(Source data)
___
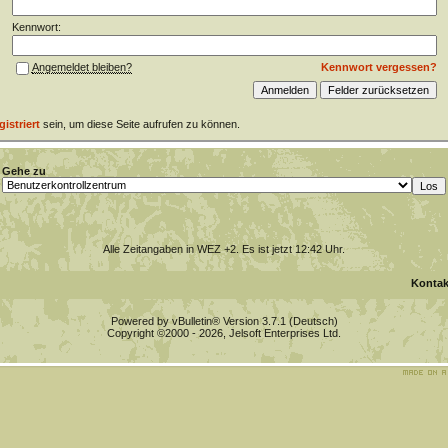
Kennwort:
Kennwort vergessen?
Angemeldet bleiben?
gistriert
sein, um diese Seite aufrufen zu können.
Gehe zu
Alle Zeitangaben in WEZ +2. Es ist jetzt
12:42
Uhr.
Kontak
Powered by vBulletin® Version 3.7.1 (Deutsch)
Copyright ©2000 - 2026, Jelsoft Enterprises Ltd.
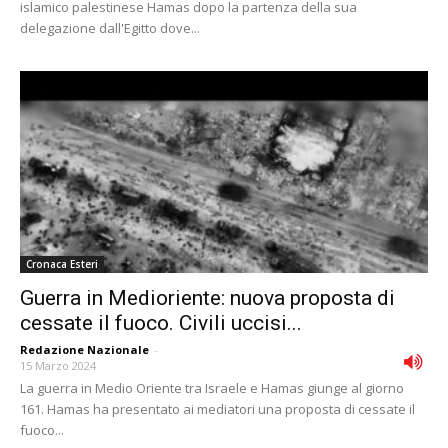
islamico palestinese Hamas dopo la partenza della sua
delegazione dall'Egitto dove...
Cronaca Esteri
Guerra in Medioriente: nuova proposta di
cessate il fuoco. Civili uccisi...
Redazione Nazionale
-
15 Marzo 2024
La guerra in Medio Oriente tra Israele e Hamas giunge al giorno
161. Hamas ha presentato ai mediatori una proposta di cessate il
fuoco...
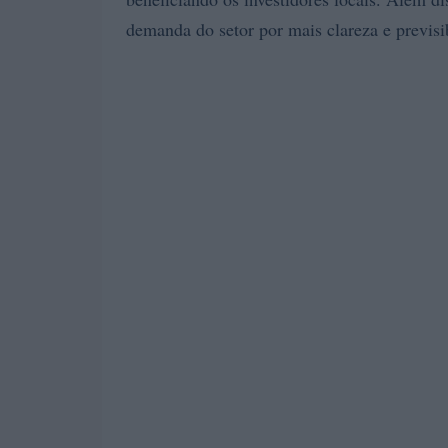
demanda do setor por mais clareza e previsi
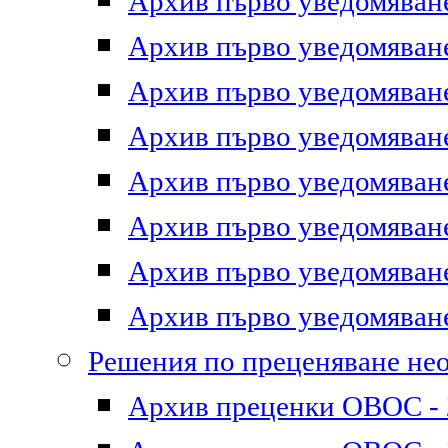
Архив първо уведомяване 
Архив първо уведомяване 
Архив първо уведомяване 
Архив първо уведомяване 
Архив първо уведомяване 
Архив първо уведомяване 
Архив първо уведомяване 
Архив първо уведомяване 
Решения по преценяване не
Архив преценки ОВОС - 2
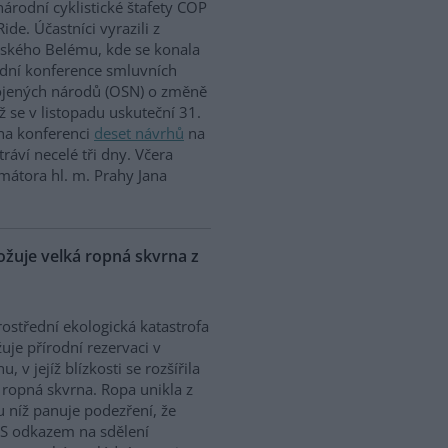
árodní cyklistické štafety COP
Ride. Účastníci vyrazili z
lského Belému, kde se konala
dní konference smluvních
ojených národů (OSN) o změně
íž se v listopadu uskuteční 31.
 na konferenci
deset návrhů
na
ráví necelé tři dny. Včera
mátora hl. m. Prahy Jana
uje velká ropná skvrna z
ostřední ekologická katastrofa
uje přírodní rezervaci v
, v jejíž blízkosti se rozšířila
 ropná skvrna. Ropa unikla z
 u níž panuje podezření, že
. S odkazem na sdělení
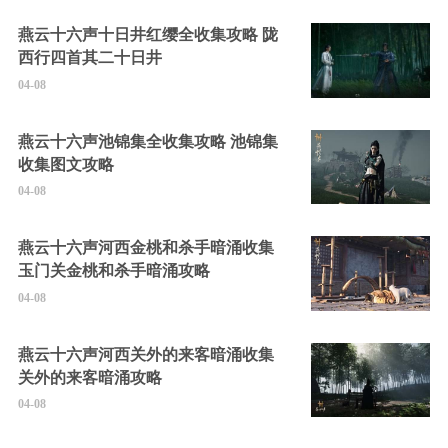
燕云十六声十日井红缨全收集攻略 陇
西行四首其二十日井
04-08
燕云十六声池锦集全收集攻略 池锦集
收集图文攻略
04-08
燕云十六声河西金桃和杀手暗涌收集
玉门关金桃和杀手暗涌攻略
04-08
燕云十六声河西关外的来客暗涌收集
关外的来客暗涌攻略
04-08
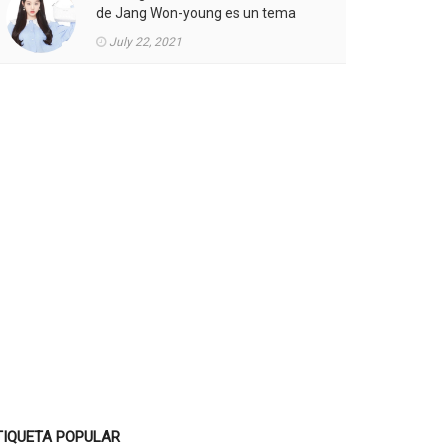
de Jang Won-young es un tema
candente.
July 22, 2021
TIQUETA POPULAR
___
> **Your task**: In the records above, locate every line with the string "fuoco" and copy it.

> **Response for this exercise**:
cessate il fuoco. Civili uccisi...
fuoco...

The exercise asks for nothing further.